Stanford University's Dr. Thomas H. Lee was kind enough to send a compliment the Triassic Mac series. He did note the following:
I hope you won't mind my offering a few minor corrections.
The article talks about a video card, but the closed design of the Plus doesn't allow for any removable cards. Instead, it has an analog board (which contains the low and high voltage power supplies and most of the video/audio circuitry) and a logic board (motherboard), neither of which Steve Jobs intended to be touched by a consumer's hands.
The analog board is famous for several problems, but these aren't really related to the weight of the transformer. The erratic picture problem you mention is most frequently caused by degraded solder joints in the deflection yoke connector (the high-voltage - flyback - transformer's connections seem to be hold up pretty well over time). It seems that the wave soldering machine used in manufacture couldn't cope with the greater thermal mass of the thick pins in those connectors, so the solder joints there ended up being marginal in many Pluses. Over time, thermal cycling (worsened by the lack of a fan) causes tiny cracks to develop in the solder where the connector pins meet the analog board, and an erratic picture (or no picture at all) results. That's why slapping can help. Resoldering correctly (with fresh solder) fixes the problem right away, and more or less permanently (if you do this, leave the yoke connector plugged in to prevent the soldering heat from deforming the connector plastic).

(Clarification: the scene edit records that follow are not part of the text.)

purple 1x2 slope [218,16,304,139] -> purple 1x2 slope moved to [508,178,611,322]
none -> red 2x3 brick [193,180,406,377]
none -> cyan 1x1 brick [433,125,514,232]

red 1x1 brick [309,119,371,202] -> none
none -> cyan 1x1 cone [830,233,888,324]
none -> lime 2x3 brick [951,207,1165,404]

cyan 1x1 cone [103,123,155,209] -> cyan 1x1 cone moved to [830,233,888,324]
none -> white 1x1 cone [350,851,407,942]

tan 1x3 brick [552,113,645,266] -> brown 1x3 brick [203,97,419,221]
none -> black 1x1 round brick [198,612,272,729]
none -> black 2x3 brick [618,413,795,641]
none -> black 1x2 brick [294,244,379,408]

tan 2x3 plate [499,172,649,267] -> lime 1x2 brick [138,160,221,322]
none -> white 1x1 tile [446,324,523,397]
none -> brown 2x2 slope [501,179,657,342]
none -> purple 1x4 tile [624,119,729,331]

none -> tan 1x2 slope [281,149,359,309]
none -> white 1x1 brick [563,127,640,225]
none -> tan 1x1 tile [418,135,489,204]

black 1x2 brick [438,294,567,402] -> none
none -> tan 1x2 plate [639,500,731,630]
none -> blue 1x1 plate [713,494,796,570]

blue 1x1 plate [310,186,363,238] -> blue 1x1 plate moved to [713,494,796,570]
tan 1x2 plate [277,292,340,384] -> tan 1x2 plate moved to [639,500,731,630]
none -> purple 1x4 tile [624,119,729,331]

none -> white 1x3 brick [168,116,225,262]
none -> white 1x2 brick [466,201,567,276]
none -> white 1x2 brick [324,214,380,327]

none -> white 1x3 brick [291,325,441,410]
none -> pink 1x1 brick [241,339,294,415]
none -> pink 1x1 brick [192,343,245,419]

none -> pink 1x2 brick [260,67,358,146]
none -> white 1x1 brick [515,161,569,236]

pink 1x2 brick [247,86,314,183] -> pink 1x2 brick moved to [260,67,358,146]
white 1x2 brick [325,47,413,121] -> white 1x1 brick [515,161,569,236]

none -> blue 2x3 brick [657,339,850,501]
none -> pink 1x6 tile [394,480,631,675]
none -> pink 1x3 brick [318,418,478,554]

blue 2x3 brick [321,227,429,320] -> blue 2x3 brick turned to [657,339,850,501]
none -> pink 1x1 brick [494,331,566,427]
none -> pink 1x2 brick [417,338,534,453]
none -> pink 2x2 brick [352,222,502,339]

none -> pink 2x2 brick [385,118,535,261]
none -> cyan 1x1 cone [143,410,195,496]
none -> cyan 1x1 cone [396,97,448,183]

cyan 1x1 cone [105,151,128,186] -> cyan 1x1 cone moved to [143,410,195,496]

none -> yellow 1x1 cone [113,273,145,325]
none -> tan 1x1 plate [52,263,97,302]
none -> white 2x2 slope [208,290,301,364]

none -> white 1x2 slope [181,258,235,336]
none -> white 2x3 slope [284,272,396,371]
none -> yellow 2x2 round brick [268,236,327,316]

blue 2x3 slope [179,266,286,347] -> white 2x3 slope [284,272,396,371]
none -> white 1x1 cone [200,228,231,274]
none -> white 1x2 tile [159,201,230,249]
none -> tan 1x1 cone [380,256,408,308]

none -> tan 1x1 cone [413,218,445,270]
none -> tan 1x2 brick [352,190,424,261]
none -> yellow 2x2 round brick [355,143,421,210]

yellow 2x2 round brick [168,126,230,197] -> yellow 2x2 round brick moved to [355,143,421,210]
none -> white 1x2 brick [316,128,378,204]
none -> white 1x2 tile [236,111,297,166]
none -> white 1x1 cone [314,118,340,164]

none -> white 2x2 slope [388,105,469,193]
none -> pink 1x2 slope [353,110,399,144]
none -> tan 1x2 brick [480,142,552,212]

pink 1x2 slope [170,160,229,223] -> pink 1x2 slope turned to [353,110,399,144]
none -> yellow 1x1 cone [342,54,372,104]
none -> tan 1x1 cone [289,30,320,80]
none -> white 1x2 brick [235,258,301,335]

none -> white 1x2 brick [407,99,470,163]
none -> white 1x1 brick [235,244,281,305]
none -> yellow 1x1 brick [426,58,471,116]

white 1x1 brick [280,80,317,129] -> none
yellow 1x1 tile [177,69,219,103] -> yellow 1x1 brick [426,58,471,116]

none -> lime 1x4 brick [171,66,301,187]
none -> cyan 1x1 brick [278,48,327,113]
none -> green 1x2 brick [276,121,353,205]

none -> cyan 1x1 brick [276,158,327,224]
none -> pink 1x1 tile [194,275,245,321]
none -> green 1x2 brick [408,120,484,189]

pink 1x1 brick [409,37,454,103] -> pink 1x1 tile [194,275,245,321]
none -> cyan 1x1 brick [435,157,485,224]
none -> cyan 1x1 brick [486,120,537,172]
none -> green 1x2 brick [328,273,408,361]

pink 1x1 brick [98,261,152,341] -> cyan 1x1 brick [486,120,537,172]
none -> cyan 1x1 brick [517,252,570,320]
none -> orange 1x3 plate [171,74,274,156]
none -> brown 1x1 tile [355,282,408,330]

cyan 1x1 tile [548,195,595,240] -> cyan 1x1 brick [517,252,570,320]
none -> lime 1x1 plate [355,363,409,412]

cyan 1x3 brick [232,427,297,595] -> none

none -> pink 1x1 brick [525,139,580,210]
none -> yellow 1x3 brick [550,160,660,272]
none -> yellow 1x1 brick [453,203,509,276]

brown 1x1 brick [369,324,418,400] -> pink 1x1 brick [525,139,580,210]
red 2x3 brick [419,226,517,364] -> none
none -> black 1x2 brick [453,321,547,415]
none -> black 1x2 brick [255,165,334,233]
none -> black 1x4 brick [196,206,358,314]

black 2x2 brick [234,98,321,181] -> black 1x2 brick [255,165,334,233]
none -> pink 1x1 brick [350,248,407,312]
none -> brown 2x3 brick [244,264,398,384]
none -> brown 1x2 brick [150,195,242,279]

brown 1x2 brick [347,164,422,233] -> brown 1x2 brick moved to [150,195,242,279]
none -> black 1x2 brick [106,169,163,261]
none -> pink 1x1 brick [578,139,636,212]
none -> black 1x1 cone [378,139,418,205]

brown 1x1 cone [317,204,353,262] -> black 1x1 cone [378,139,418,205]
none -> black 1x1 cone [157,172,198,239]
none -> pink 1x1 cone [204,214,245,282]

As for the electrolytic capacitors, they degrade not so much because of age, but because of stress (again, the lack of a fan doesn't help). The designer underspecified several of them (particularly the nonpolar DC-blocking cap in the horizontal deflection circuit), so they overheat and die prematurely. I have some nerdy tech notes (PDF) on the Plus analog circuits (generously posted by Gamba at his site, http://home.earthlink.net/~gamba2), which describe these and other pathologies in greater (probably too much) detail.
Thanks, Manuel, for helping folks keep these terrific old machines up and running.
I look forward to reading your future articles.
Thank you, Doctor. To err is human, to correct divine.